Tae Meadows

No. 21 – Auburn Tigers
- Position: Running back
- Class: Graduate

Personal information
- Born: May 27, 2004 (age 22) Roanoke, Alabama, U.S.
- Listed height: 5 ft 10 in (1.78 m)
- Listed weight: 200 lb (91 kg)

Career information
- High school: Handley (Roanoke, Alabama)
- College: Troy (2023–2025); Auburn (2026–present);
- Stats at ESPN

= Tae Meadows =

American football player (born 2004)

Tae Meadows (born May 27, 2004) is an American college football running back for the Auburn Tigers. He previously played for the Troy Trojans.

==Early life==
Meadows played for Handley High School in Roanoke, Alabama. In his junior year, he rushed for over 2,000 yards, including 264 yards in the state championship. He received offers from nine schools following the season, not including Tennessee, who offered prior to the state championship.

==College career==
===Troy===
Meadows signed with Troy as a walk-on in February 2022. He carried the ball once in 2023, for a five-yard touchdown. He finished the 2024 season with three carries for 41 yards.

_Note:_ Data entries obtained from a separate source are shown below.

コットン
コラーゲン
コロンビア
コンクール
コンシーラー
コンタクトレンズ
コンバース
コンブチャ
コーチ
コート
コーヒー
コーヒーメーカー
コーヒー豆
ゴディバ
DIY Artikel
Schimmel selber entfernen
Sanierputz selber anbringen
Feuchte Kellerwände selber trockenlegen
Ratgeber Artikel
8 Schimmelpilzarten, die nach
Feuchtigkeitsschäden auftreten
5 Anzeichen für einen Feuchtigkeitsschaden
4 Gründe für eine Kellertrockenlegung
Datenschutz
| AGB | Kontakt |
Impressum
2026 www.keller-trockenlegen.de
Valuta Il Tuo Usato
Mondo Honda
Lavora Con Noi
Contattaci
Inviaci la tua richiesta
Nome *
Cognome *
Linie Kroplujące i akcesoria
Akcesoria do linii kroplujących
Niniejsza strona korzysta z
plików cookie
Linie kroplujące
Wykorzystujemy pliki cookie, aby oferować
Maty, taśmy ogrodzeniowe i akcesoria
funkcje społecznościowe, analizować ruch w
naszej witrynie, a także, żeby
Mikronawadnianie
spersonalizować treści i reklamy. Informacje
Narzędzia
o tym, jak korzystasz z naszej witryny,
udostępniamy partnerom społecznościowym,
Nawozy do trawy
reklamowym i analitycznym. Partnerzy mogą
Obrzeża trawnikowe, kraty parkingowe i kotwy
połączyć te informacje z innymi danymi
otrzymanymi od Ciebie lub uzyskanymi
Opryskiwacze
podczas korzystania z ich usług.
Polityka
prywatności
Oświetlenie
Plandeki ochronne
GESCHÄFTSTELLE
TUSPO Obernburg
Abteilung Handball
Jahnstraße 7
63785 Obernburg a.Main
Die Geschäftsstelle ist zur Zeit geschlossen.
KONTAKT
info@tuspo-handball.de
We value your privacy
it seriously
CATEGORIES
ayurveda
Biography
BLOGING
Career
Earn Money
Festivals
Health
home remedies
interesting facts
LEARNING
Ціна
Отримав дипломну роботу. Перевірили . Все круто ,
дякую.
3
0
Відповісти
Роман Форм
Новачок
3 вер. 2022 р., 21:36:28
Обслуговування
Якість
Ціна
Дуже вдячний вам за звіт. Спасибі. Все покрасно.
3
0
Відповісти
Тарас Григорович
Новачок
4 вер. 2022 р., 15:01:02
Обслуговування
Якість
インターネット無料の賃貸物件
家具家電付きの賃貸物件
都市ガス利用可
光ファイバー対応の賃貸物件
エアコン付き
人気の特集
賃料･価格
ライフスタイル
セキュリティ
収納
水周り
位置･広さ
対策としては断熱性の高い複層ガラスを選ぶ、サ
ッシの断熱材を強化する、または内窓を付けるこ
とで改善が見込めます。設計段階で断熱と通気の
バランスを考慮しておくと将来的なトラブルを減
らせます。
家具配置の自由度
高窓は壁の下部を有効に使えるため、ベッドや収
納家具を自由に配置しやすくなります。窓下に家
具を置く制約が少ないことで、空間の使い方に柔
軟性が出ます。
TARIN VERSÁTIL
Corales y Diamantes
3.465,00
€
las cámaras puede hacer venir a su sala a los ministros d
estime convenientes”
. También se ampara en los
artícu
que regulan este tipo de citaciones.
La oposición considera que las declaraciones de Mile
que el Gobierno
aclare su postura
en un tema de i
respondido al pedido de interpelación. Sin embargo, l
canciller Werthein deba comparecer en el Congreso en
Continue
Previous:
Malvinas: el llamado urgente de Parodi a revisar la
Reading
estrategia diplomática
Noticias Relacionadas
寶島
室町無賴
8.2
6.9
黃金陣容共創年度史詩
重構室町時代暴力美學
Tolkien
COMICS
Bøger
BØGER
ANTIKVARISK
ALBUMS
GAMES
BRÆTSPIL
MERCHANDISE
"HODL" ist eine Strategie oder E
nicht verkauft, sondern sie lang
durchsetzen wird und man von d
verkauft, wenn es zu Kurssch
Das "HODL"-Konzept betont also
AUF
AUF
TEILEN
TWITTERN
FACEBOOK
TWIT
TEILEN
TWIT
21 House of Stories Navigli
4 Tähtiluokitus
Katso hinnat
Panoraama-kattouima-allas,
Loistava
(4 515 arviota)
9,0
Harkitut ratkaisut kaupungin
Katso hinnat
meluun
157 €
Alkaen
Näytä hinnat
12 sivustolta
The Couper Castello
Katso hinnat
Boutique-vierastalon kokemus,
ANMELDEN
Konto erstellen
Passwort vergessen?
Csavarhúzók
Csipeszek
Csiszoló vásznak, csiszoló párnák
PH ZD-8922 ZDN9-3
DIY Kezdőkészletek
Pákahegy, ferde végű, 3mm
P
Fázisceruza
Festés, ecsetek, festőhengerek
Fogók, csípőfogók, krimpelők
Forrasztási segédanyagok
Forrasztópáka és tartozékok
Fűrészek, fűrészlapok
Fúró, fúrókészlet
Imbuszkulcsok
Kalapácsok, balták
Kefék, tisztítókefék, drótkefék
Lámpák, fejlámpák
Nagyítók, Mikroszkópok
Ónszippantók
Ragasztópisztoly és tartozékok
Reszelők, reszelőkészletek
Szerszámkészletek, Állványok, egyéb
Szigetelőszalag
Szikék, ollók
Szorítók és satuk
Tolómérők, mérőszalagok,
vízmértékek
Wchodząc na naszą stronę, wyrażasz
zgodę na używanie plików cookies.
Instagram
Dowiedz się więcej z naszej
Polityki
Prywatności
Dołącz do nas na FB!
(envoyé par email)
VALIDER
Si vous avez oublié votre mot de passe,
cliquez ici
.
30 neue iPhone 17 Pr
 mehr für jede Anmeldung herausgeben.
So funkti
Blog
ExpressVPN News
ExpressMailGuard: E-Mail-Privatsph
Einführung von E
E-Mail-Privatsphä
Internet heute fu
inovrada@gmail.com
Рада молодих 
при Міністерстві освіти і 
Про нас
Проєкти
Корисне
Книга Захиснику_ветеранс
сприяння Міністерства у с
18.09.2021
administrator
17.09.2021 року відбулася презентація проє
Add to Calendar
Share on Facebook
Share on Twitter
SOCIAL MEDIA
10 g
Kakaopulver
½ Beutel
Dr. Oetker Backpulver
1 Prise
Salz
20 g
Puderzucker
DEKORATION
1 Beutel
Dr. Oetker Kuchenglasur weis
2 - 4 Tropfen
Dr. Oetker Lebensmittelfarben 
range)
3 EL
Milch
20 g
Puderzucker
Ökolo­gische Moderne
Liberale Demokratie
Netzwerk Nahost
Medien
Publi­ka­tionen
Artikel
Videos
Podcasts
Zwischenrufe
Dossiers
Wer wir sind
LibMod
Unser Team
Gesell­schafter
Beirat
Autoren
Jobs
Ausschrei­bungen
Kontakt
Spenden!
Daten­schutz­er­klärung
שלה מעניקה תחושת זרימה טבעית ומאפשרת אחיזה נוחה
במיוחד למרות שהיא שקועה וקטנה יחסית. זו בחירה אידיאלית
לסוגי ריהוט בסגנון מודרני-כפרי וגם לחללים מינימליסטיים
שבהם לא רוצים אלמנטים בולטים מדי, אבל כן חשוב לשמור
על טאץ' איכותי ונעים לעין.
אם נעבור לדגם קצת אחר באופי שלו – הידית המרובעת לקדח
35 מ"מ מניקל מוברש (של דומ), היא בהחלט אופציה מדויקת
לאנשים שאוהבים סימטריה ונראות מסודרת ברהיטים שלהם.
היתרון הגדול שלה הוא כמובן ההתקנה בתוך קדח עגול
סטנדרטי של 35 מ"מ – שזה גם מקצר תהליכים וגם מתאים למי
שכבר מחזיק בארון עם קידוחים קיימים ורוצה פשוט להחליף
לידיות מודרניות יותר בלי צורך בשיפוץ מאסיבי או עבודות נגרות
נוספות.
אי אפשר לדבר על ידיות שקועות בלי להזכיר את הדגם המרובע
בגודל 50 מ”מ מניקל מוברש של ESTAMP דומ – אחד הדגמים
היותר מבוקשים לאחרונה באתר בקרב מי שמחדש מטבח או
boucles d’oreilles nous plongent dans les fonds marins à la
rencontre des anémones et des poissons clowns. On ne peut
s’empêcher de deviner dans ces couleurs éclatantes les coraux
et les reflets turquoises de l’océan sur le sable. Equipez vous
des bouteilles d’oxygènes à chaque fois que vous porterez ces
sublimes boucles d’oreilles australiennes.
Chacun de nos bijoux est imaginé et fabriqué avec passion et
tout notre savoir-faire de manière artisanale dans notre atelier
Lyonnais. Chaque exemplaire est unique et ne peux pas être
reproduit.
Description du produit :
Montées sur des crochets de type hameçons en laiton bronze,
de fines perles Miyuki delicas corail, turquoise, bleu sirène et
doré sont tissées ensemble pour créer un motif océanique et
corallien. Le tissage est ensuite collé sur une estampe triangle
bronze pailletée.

In April 2025, Meadows was placed on a scholarship with Troy. Later that season, he rushed for a game-winning 20-yard touchdown against the Buffalo Bulls. He finished the season with 695 yards and six touchdowns across 159 carries. After appearing in the 2025 conference championship, Meadows chose to enter the NCAA transfer portal in December 2025.

===Auburn===
Meadows committed to Auburn on January 22, 2026.

==Personal life==
Meadows was born in Roanoke, Alabama.